Work order: Copy the entries exactly, through the "HW 5 Analysis" line.

⁂

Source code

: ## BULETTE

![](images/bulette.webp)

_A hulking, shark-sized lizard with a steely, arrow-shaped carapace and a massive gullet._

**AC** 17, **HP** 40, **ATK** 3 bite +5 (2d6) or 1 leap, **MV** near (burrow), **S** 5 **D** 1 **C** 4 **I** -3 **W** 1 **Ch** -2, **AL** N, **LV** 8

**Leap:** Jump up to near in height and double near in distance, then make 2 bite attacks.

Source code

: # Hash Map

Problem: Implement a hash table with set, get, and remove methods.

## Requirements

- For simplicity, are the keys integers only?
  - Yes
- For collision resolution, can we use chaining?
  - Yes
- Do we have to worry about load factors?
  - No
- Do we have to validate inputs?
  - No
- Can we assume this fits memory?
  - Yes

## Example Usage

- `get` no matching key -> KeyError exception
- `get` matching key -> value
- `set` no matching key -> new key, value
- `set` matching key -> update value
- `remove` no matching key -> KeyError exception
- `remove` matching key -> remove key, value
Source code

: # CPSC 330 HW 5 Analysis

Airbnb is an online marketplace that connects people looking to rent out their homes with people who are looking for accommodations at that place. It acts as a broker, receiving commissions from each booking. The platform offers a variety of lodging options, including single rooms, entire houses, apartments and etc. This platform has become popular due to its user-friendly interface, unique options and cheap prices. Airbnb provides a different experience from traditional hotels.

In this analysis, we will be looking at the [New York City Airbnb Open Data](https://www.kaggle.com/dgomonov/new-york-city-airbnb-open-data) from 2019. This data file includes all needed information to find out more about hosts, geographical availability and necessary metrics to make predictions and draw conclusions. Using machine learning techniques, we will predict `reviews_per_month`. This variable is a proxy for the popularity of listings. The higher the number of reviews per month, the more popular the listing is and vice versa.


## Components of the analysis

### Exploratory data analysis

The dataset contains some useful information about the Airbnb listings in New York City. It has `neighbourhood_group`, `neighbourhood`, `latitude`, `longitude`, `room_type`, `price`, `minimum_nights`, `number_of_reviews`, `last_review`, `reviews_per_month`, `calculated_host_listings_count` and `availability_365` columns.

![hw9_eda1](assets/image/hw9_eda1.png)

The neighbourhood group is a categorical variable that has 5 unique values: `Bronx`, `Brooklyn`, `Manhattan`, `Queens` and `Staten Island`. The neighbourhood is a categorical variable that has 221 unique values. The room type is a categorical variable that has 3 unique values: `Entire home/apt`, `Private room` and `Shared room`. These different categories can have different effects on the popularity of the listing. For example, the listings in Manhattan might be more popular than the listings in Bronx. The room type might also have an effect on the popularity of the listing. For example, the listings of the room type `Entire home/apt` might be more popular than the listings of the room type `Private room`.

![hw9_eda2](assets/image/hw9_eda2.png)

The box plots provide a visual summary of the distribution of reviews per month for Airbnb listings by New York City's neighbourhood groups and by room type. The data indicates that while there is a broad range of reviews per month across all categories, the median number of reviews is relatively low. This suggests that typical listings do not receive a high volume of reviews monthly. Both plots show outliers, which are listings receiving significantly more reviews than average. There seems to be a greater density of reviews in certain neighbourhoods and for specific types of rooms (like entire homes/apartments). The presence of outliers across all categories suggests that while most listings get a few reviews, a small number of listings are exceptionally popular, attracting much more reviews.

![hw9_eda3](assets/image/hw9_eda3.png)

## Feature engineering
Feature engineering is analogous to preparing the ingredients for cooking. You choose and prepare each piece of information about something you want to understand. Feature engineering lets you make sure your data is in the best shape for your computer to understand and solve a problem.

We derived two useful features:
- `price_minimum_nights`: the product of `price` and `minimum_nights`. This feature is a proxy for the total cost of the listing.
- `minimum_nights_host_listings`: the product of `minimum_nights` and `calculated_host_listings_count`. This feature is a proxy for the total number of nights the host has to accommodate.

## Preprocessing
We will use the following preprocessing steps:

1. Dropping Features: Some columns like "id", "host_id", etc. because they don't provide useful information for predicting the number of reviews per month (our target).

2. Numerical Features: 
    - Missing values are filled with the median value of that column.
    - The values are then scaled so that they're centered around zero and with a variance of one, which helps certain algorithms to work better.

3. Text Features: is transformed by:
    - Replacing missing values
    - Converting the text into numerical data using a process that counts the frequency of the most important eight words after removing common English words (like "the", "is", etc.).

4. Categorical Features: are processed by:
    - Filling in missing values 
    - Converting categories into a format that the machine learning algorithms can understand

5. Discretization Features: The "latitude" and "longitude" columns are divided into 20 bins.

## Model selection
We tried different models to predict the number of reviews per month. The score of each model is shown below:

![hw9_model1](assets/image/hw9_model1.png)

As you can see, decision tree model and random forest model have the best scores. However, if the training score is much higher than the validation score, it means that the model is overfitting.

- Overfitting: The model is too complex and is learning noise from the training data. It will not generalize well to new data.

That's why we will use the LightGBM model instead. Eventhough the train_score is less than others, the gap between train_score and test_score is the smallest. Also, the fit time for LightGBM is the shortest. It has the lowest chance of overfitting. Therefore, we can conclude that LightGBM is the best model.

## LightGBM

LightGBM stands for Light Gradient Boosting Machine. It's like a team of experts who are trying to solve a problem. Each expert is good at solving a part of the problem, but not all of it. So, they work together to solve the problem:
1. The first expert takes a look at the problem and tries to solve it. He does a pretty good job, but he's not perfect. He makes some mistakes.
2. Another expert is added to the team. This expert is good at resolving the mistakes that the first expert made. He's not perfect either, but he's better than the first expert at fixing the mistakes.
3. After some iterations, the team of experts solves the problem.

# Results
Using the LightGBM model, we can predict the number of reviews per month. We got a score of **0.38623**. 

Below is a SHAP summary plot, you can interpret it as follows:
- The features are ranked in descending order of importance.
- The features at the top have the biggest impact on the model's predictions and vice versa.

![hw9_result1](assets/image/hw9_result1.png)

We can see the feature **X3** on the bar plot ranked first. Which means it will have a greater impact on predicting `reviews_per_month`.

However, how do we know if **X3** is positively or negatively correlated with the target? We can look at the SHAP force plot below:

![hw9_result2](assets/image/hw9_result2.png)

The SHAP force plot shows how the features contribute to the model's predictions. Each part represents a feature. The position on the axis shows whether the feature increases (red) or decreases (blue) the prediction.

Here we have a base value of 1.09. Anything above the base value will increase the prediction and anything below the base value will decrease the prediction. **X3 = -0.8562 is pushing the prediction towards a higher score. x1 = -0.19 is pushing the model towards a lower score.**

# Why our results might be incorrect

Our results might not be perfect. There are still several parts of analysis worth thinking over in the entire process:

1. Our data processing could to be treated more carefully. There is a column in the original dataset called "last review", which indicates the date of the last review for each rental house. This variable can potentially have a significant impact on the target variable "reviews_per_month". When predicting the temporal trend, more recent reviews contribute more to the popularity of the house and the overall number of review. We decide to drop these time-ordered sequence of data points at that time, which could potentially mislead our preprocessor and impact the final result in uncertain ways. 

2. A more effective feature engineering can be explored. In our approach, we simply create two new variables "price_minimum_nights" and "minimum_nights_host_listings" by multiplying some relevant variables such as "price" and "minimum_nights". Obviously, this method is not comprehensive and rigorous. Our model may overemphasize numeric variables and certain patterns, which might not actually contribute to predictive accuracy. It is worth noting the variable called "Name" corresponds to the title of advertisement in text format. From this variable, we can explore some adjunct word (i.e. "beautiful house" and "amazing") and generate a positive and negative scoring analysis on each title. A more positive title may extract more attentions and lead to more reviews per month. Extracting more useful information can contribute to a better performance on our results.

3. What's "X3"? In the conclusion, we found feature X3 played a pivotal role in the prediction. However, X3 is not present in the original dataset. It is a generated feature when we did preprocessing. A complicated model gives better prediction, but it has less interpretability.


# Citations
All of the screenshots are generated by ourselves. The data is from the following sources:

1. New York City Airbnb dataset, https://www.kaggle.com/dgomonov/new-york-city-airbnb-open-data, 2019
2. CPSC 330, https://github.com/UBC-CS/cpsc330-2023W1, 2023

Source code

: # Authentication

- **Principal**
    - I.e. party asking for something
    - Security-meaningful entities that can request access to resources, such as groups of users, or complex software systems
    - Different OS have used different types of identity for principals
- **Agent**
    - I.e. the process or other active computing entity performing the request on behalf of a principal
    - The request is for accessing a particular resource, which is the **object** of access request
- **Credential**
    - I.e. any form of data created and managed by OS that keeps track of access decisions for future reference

⁂

Your response:
Source code

: ## BULETTE

![](images/bulette.webp)

_A hulking, shark-sized lizard with a steely, arrow-shaped carapace and a massive gullet._

**AC** 17, **HP** 40, **ATK** 3 bite +5 (2d6) or 1 leap, **MV** near (burrow), **S** 5 **D** 1 **C** 4 **I** -3 **W** 1 **Ch** -2, **AL** N, **LV** 8

**Leap:** Jump up to near in height and double near in distance, then make 2 bite attacks.

Source code

: # Hash Map

Problem: Implement a hash table with set, get, and remove methods.

## Requirements

- For simplicity, are the keys integers only?
  - Yes
- For collision resolution, can we use chaining?
  - Yes
- Do we have to worry about load factors?
  - No
- Do we have to validate inputs?
  - No
- Can we assume this fits memory?
  - Yes

## Example Usage

- `get` no matching key -> KeyError exception
- `get` matching key -> value
- `set` no matching key -> new key, value
- `set` matching key -> update value
- `remove` no matching key -> KeyError exception
- `remove` matching key -> remove key, value
Source code

: # CPSC 330 HW 5 Analysis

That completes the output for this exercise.